■ SUPPLIED MATERIAL ■
-- -- --

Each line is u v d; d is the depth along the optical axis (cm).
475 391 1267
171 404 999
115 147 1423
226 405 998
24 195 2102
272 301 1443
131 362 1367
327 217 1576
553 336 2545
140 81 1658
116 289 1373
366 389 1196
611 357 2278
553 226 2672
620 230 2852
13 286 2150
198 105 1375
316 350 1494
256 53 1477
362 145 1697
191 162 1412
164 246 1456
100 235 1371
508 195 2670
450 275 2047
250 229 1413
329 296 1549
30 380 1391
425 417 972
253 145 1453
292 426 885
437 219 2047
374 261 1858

-- -- --

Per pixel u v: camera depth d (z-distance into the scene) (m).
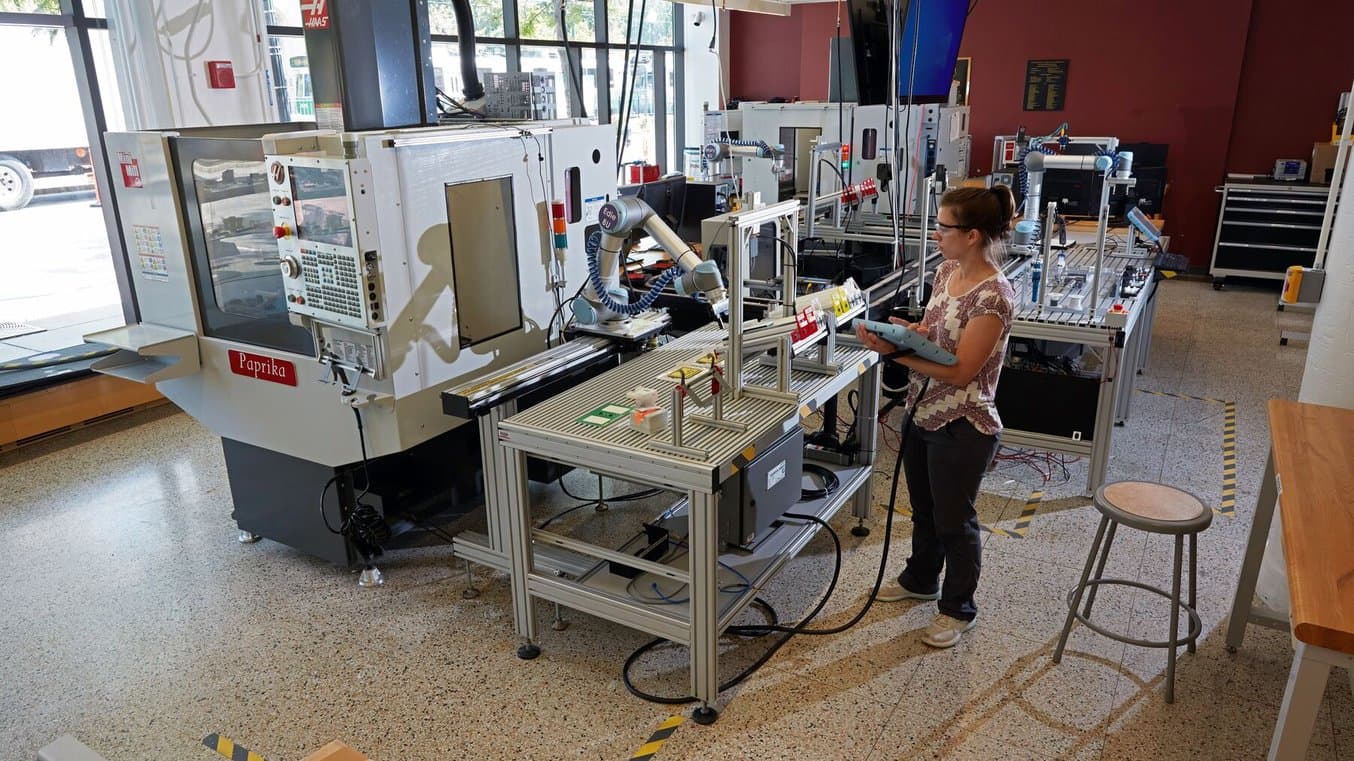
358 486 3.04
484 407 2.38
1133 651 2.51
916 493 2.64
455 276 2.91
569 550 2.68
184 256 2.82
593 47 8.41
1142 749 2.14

-- -- --

■ WHAT YOU SHOULD DO ■
Above are the entries. Output exactly the lines beginning with the line that has "116 289 1373" and ending with the line that has "374 261 1858".

■ RESULT OF THE EXERCISE ■
116 289 1373
366 389 1196
611 357 2278
553 226 2672
620 230 2852
13 286 2150
198 105 1375
316 350 1494
256 53 1477
362 145 1697
191 162 1412
164 246 1456
100 235 1371
508 195 2670
450 275 2047
250 229 1413
329 296 1549
30 380 1391
425 417 972
253 145 1453
292 426 885
437 219 2047
374 261 1858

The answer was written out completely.